高齢化か進む日本社会。高齢の子が親を介護する「老々介護」も社会問題となっている。そうしたなかで、いまは老親を支える立場だが、近い将来来る自分の高齢期を意識しているという人も少なくないだろう。中年仲間が集まれば、「年を取ったらみんなで一緒に住まない? きっと楽しいよ!」などという話に花が咲く──。夢物語のようで、結構リアルな願望だ。
誰もが抱く孤独への不安。そんな思いが原動力となり、高齢者同士で助け合いながら前向きに暮らそうという理念のもと、発展してきたのがグループリビングだ。年を取ったら“自宅か施設か”の二択ではなく、もう1つの暮らし方がある。グループリビング運営協議会理事の土井原奈津江さんに聞いた。
介護や生活支援は個別に行政から購入
グループリビングは個人用の居室と共同生活空間で構成される住宅で、地域資源や介護サービスなどを利用しながら、高齢者が安心できる、自立した暮らしを目指す住まい方だ。独居高齢者が急増する超高齢社会の新たな暮らし方として注目されている。

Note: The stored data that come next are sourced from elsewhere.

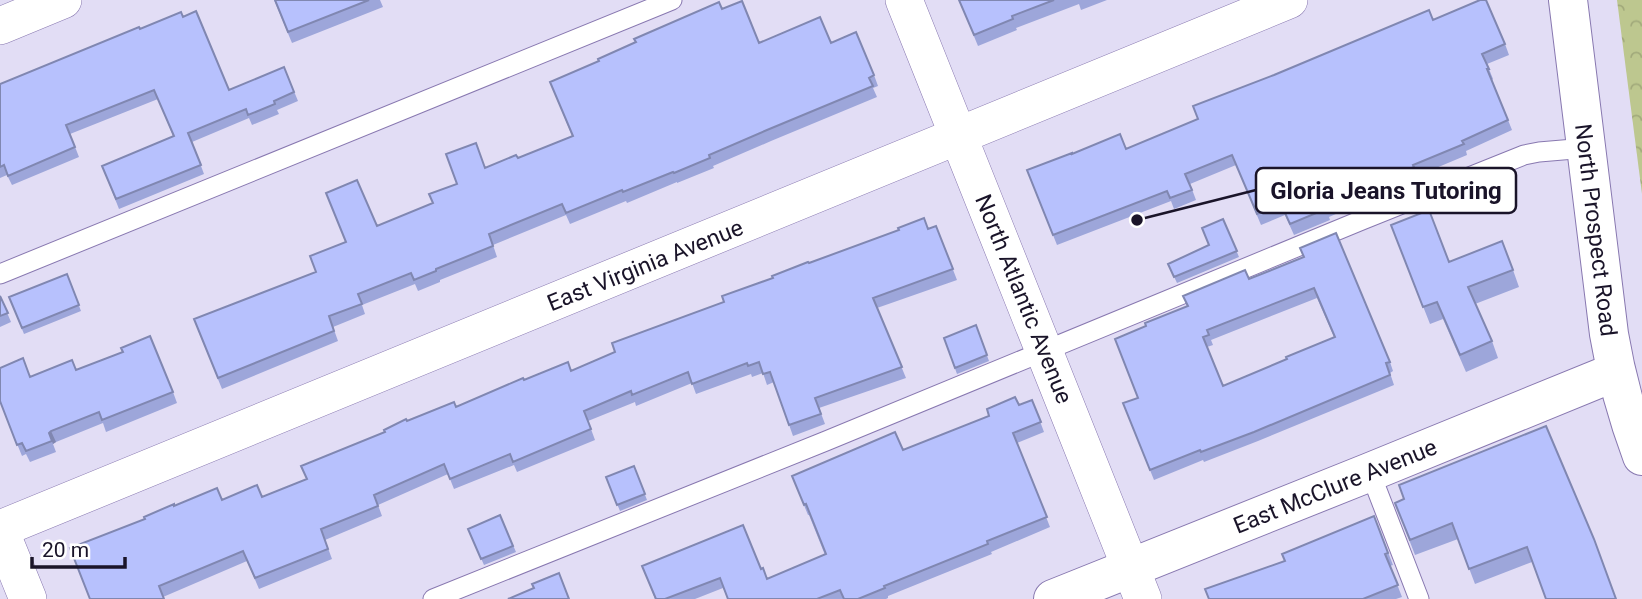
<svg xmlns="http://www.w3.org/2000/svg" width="1642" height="599" font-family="Roboto,sans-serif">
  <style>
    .park { fill: url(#park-crowns) }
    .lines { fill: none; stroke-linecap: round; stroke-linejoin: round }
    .lane-casing { stroke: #8878b0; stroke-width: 21 }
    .street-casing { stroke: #8878b0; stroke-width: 38 }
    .secondary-casing { stroke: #8878b0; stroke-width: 40 }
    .lane { stroke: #fff; stroke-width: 19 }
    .street { stroke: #fff; stroke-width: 37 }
    .secondary { stroke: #fff; stroke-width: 38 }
    .wall { fill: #9da6da; fill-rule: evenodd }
    .shaded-wall { fill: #8087b1 }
    .building { fill: #b7c1fd; stroke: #8087b1; stroke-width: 2; fill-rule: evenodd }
    .labels { text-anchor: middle; stroke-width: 5; stroke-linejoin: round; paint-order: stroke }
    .street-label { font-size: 23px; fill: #1a1429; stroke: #fff }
    .leader { fill: none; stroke: #1a1429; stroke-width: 2.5 }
    .callout-dot { fill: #1a1429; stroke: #fff; stroke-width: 2.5 }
    .callout { fill: #fff; stroke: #1a1429; stroke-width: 2.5 }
    .callout-label { font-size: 24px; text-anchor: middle; font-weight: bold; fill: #1a1429 }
  </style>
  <defs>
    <pattern id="park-crowns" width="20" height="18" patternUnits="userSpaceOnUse" patternTransform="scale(1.75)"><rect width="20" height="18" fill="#bdc78f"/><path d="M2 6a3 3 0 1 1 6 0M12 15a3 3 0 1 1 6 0" fill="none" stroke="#a2aa7b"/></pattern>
  </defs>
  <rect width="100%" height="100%" fill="#e2ddf5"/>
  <path class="park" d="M1617 0H1642V194Z"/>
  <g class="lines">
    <g class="lane-casing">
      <path id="lane" d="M0 274 672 0
        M1370 472 1419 599
        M433 599 826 441 1362 220 1524 155 1539 152 1586 148"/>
    </g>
    <g class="street-casing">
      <path id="street" d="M904 0 1143 599
        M0 26 63 0
        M0 529 1289 0
        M0 530 28 599"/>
    </g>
    <g class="secondary-casing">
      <path id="secondary" d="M1568 0 1609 334C1616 376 1627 416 1642 456
        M1053 599 1370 472 1615 372"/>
    </g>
    <use href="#lane" class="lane"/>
    <use href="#street" class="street"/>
    <use href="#secondary" class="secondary"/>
  </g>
  <path class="wall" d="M274 0H380L383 7 292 43Z
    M959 0H1107L1081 10 1079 4 1016 28 1017 30 978 46Z
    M722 9 759 43H831L874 75 878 86 873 88 877 97 771 141 713 166 714 168 677 183V182L627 203 626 201 570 224 566 215 493 245 497 257 440 280V282L418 291 415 284 362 305 365 314 333 327 338 341 222 389 198 330 316 272 346 242 377 226 433 203 457 184 485 168 518 158 572 136 550 82Z
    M183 17 229 90 284 67 298 101 277 110 279 114 252 125 249 118 192 142 204 174 119 209 102 166 173 136 158 99 70 134 79 157 12 185 7 175 0 178V84L140 29Z
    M1433 20 1505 44 1509 55 1487 64 1493 79 1492 80 1512 130 1466 151 1467 155 1417 176 1418 178 1329 217 1330 220 1294 235 1285 215 1261 225 1236 165 1190 184 1196 200 1174 209 1171 201 1057 245 1027 170 1072 154 1126 149Z
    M1223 219 1239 257 1177 283 1168 264 1208 245Z
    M1391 225 1449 262 1513 270 1519 287 1475 304 1492 341 1498 358 1466 372 1443 319 1430 324Z
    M936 226 957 280 877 308 906 378 819 408 825 424 793 436 774 382 767 385 763 373 752 377 751 374 696 394 692 383 636 406 635 402 588 421 595 440 517 472 514 465 454 489 448 474 378 505 382 516 325 540 332 559 259 589 247 561 163 597 89 599 145 519 174 506 262 497 306 479 385 432 407 421 456 407 524 380 571 371 615 352 724 302 773 278 809 263Z
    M1303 257 1390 362 1393 371 1390 373 1394 385 1258 441 1204 462 1203 460 1154 480 1123 403 1138 398 1146 326 1187 306 1183 296 1249 279ZM1317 298 1334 337 1287 359 1223 386 1207 347 1213 345 1211 340Z
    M67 274 81 311 24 334 9 297Z
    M0 296 11 322 0 327Z
    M976 325 989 361 957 374 944 338Z
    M76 370 173 392 177 403 106 432 103 423 56 442 53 444 56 452 30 462 26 454 22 456 0 402 30 377Z
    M1032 400 1044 432 1017 443 1050 527 991 552 992 554 888 596V598L886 599H728L723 588 695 599H655L642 566 761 569 767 579 825 555 809 515H808L792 476 903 450Z
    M1546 426 1532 562 1475 584 1458 539 1415 555 1395 503Z
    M634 466 647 500 620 511 606 477Z
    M500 515 516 552 484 565 468 529Z
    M1374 516 1393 565 1390 566 1402 597 1396 599H1209Z"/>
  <path class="shaded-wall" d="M51 431 56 442 53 444 49 433Z"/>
  <path class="building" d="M275 0H369L288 32Z
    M959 0H1054L1012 16 1013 19 974 35Z
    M1480 0H1486L1505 44 1482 54 1489 69H1487L1508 120 1462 141 1464 144 1413 165 1414 167 1325 207 1326 209 1290 224 1281 204 1257 214 1232 155 1185 174 1192 190 1170 198 1167 191 1053 235 1027 170 1072 153V154L1120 134 1126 149 1198 119 1193 106 1274 75 1429 10 1433 20Z
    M742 1 759 43 820 17 831 43 856 32 874 75 869 78 873 86 767 130 709 155 710 158 674 173 673 172 623 192 622 190 566 213 562 204 489 234 493 246 436 269V271L414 280 411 273 358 294 362 304 329 316 334 331 218 378 194 319 316 272 310 256 346 242 326 193 357 180 377 226 433 203 429 194 457 184 446 154 476 143 485 168 516 155 518 158 573 136 550 82 599 61 598 59 636 42 634 39 719 2 722 9Z
    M196 11 229 90 284 67 294 92 274 101 275 104 248 115 246 109 188 133 201 165 116 199 102 166 174 136 154 90 66 125 75 147 8 176 4 165 0 167V84L139 27 140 29 181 12 183 17Z
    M1429 210 1449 262 1502 241 1513 270 1468 287 1492 341 1460 355 1437 302 1423 307 1391 225Z
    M924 218 928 229 936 226 953 269 873 298 902 367 815 398 821 414 789 425 770 372 763 374 759 362 748 366 747 363 692 384 688 372 632 395 631 391 584 411 591 429 513 462 510 454 450 479 444 464 374 495 378 506 321 529 328 549 255 578 243 551 159 586 164 599H90L70 548 145 519 144 517 174 504V506L217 488 222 500 257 485 262 497 307 479 301 466 385 432 384 430 406 419 407 421 454 402 456 407 523 378 524 380 568 362 571 371 615 352 612 343 724 302 722 296 773 278 772 276 808 262 809 263 899 230 898 228Z
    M1223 219 1237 251 1174 277 1168 264 1209 245 1202 228Z
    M1336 233 1390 362 1386 363 1390 375 1254 432 1201 452 1200 450 1150 470 1123 403 1138 398 1115 339 1146 326 1145 323 1188 306 1183 296 1245 270 1249 279 1304 257 1300 248ZM1314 288 1335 337 1286 357 1287 359 1223 386 1203 337 1209 335 1207 330Z
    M67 274 79 305 22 328 9 297Z
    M0 296 8 313 0 316Z
    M976 325 987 355 955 368 944 338Z
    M150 336 173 392 102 420 99 412 51 431 49 433 52 441 26 451 22 443 17 445 0 401V368L23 358 30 377 72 360 76 370 123 352 121 348Z
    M1015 397 1019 405 1032 400 1041 422 1013 433 1047 517 987 541 988 544 884 586 885 588 858 599H844L840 590 817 599H728L720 578 665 599H656L642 566 743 525 761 569 763 568 767 579 826 554 806 504 804 505 792 476 895 432 903 450 989 416 987 409Z
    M1546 426 1594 539 1616 599H1546L1527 547 1469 569 1452 523 1410 540 1395 503 1404 499 1399 485Z
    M634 466 645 494 617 505 606 477Z
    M500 515 513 546 481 559 468 529Z
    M1374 516 1388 553 1385 554 1398 585 1363 599H1209L1205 589 1285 561 1282 554Z
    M559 573 569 599H508L534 588 532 584Z"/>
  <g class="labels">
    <g class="street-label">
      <text transform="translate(1596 230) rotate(83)" y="8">North Prospect Road</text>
      <text transform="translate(645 265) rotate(-22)" y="8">East Virginia Avenue</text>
      <text transform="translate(1024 299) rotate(68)" y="8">North Atlantic Avenue</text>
      <text transform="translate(1335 486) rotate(-22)" y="8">East McClure Avenue</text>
    </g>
  </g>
  <path class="leader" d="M1137 220L1256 190"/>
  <circle class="callout-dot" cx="1137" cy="220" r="7"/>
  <rect class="callout" x="1256" y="168" width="260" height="45" rx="7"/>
  <g class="callout-label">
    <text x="1386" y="199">Gloria Jeans Tutoring</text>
  </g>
  <path d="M32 557v10h93v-10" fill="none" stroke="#1a1429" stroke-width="3.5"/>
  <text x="42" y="557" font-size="21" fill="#1a1429" stroke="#ffffff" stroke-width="5" paint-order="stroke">20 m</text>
</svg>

「大きな特徴は、10人程度の他人同士が一緒に住み、主体的に生活を作っていくこと。居室のプライバシーは確保しつつ、リビング・食堂・浴室などの共用部が大きく造られ、家事や団らんで居住者同士がほどよく生活をシェアできる仕組みになっています。また地域交流がしやすい環境になっているのも特徴です。介護が必要な場合は地域の介護事業所などから自分に必要なケアやサービスを購入して使う。認知症でも共同生活に支障がない限り暮らせます」
このような高齢者の小規模共同居住が見られるようになったのは1980年頃から。初めは長年勤め上げた看護師仲間、教会のシスターたちなど、親しい者同士が老後を共に暮らすという形だった。1990年代に入ると、市民グループなどが地道に試行錯誤を続け、共同生活が盛んな北欧などの先進事例も参考に他人同士が暮らす取り組みが始まった。1999年に神奈川県藤沢市で開設したCOCO湘南台はそのシンボル的存在。上野千鶴子さんのベストセラー『おひとりさまの老後』の中で紹介されたことでも話題になった。
「COCO湘南台は、藤沢市会議員を24年務めた西條節子さん(92才)が70才のときに創立。まず高齢者問題の研究会を立ち上げ、さまざまな観点から練り上げて作ったグループリビングです。“核家族時代、老後の支援に家族は当てにできない”“高齢者に対する国や自治体のサポートも期待できない”“特養は待機者多数で、生活に自己選択の余地がない”“介護施設や病院を転々としながら老いたくない” など、高齢者の切実な問題提起を受け、地域の中で普通の暮らしを継続でき、生涯型の住まいを目指して開発したのです」
グループリビングはいまのところ制度化されておらず、運営主体や入居条件、費用、生活のルールなども幅広いバリエーションがあるが、COCO湘南台のコンセプトに賛同し、これを手本とするグループリビングが全国に16か所。グループリビング運営協議会の公式サイトで検索できる。